Haïti, Défense nationale et déroute sécuritaire
Tandis que le ministère de la Défense en Haïti vante les efforts déployés depuis novembre 2024 pour revitaliser les Forces Armées d’Haïti (FAD’H), les groupes armés poursuivent sans relâche leur entreprise d’assujettissement territorial et de terreur généralisée. Le ministre Jean-Michel Moïse s’illustre par une communication intensive sur le « renforcement » des capacités militaires, mais sur le terrain, la dynamique sécuritaire échappe à tout contrôle institutionnel.
Cette fin de semaine, la commune de l’Estère, dans le département de l’Artibonite, a été le théâtre de nouveaux affrontements sanglants entre le gang « Kokorat san ras » et des groupes d’autodéfense. La population, en l’absence de réponse étatique efficace, s’est substituée à l’autorité publique, allant jusqu’à lyncher des assaillants présumés. Des maisons ont été incendiées, et des civils, pris entre deux feux, ont payé de leur vie. La police nationale, cantonnée au périmètre du commissariat, n’a offert qu’une couverture minimale, illustrant le retrait stratégique des forces régulières.
Loin de contenir l’expansion criminelle, la réponse officielle semble s’enliser dans une rhétorique institutionnelle déconnectée de la réalité.

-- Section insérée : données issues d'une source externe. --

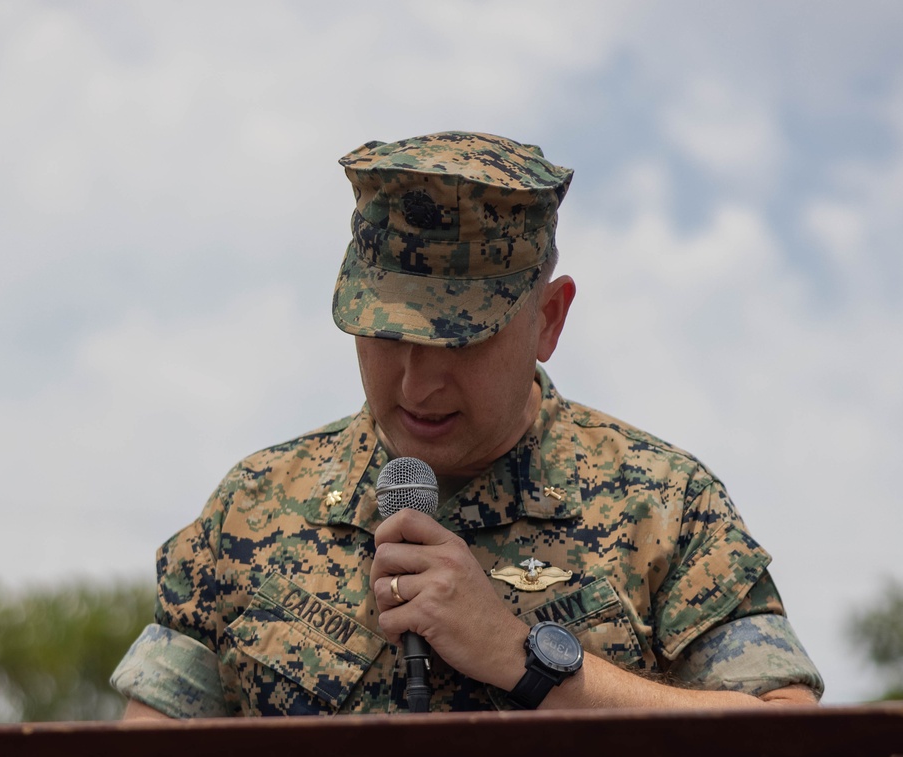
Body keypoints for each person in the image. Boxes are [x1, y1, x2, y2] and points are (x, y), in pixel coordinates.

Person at [113, 131, 822, 721]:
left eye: (462, 341)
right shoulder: (253, 506)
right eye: (386, 336)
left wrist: (525, 659)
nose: (419, 384)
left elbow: (792, 747)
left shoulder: (662, 506)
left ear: (548, 319)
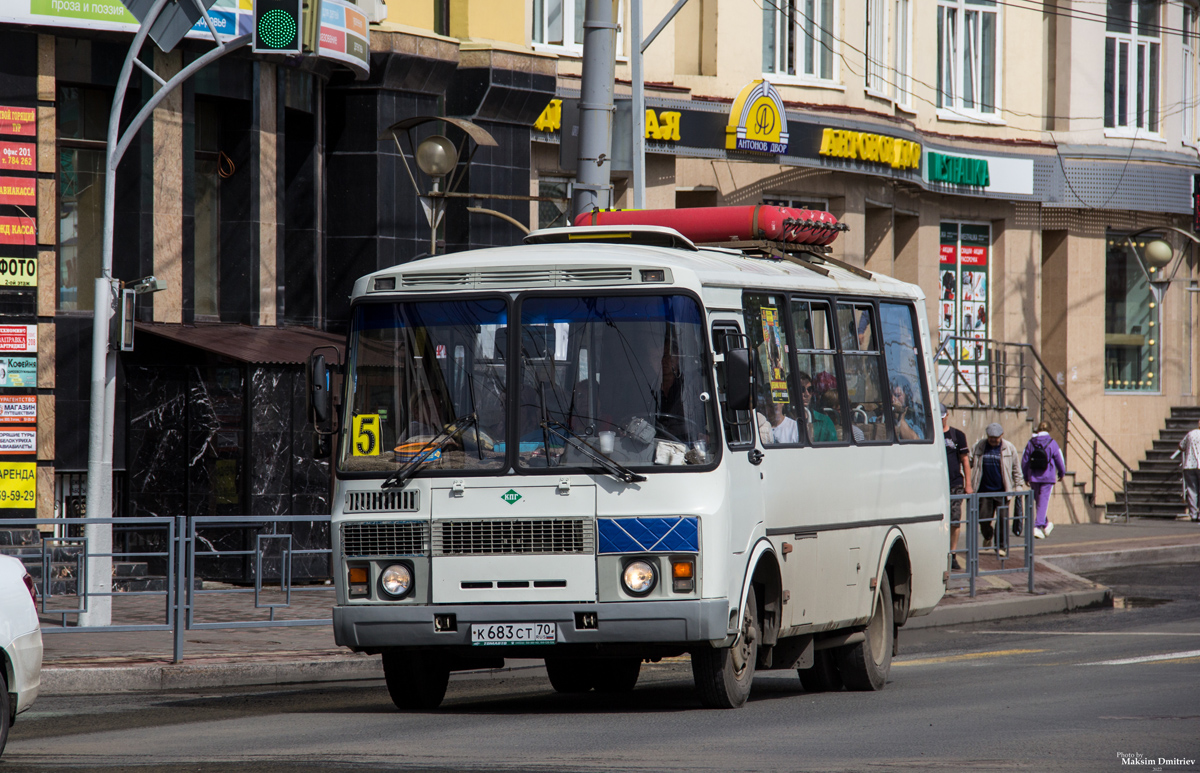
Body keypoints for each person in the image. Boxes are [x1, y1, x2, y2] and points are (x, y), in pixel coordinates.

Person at [970, 422, 1025, 557]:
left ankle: (1001, 547)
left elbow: (1016, 469)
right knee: (983, 519)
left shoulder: (1009, 448)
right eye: (991, 438)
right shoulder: (979, 446)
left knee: (1002, 520)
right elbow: (968, 461)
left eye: (996, 438)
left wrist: (1018, 486)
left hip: (1002, 491)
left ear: (1002, 435)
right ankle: (988, 535)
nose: (993, 440)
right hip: (984, 491)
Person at [1021, 421, 1066, 539]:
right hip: (1047, 477)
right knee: (1043, 502)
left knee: (1039, 502)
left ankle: (1046, 524)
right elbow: (1059, 460)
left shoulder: (1031, 443)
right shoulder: (1052, 443)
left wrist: (1025, 476)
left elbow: (1025, 460)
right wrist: (1061, 473)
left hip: (1034, 477)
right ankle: (1037, 526)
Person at [942, 405, 971, 570]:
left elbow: (965, 460)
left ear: (947, 416)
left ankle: (952, 554)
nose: (941, 421)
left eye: (943, 417)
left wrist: (968, 484)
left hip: (955, 484)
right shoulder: (932, 436)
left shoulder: (957, 435)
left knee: (954, 520)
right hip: (938, 487)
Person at [798, 371, 836, 442]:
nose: (807, 394)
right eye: (801, 389)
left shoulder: (824, 422)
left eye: (810, 390)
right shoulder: (783, 421)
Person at [1180, 418, 1200, 522]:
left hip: (1189, 465)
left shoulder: (1190, 434)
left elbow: (1181, 446)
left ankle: (1193, 514)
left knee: (1192, 490)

Le Commissariat de Dessalines reste hors service depuis son incendie, et l’Estère est désormais dans la ligne de mire du gang, qui poursuit méthodiquement son enracinement régional. Face à cette montée en puissance paramilitaire, la stratégie gouvernementale paraît davantage tournée vers la mise en scène d’un appareil de défense symbolique que vers une riposte coordonnée et dissuasive.
La rumeur de la mort du chef de gang « Meyer », abattu par des brigadiers civils, alimente une tension explosive. Des représailles sont redoutées. Dans ce contexte, la propagande ministérielle sur le renouveau militaire contraste cruellement avec l’anomie qui règne. Il ne s’agit pas simplement d’un écart de discours, mais d’une manifestation patente d’une impuissance systémique, où l’autorité constitutionnelle se désintègre face à la montée de pouvoirs armés parallèles.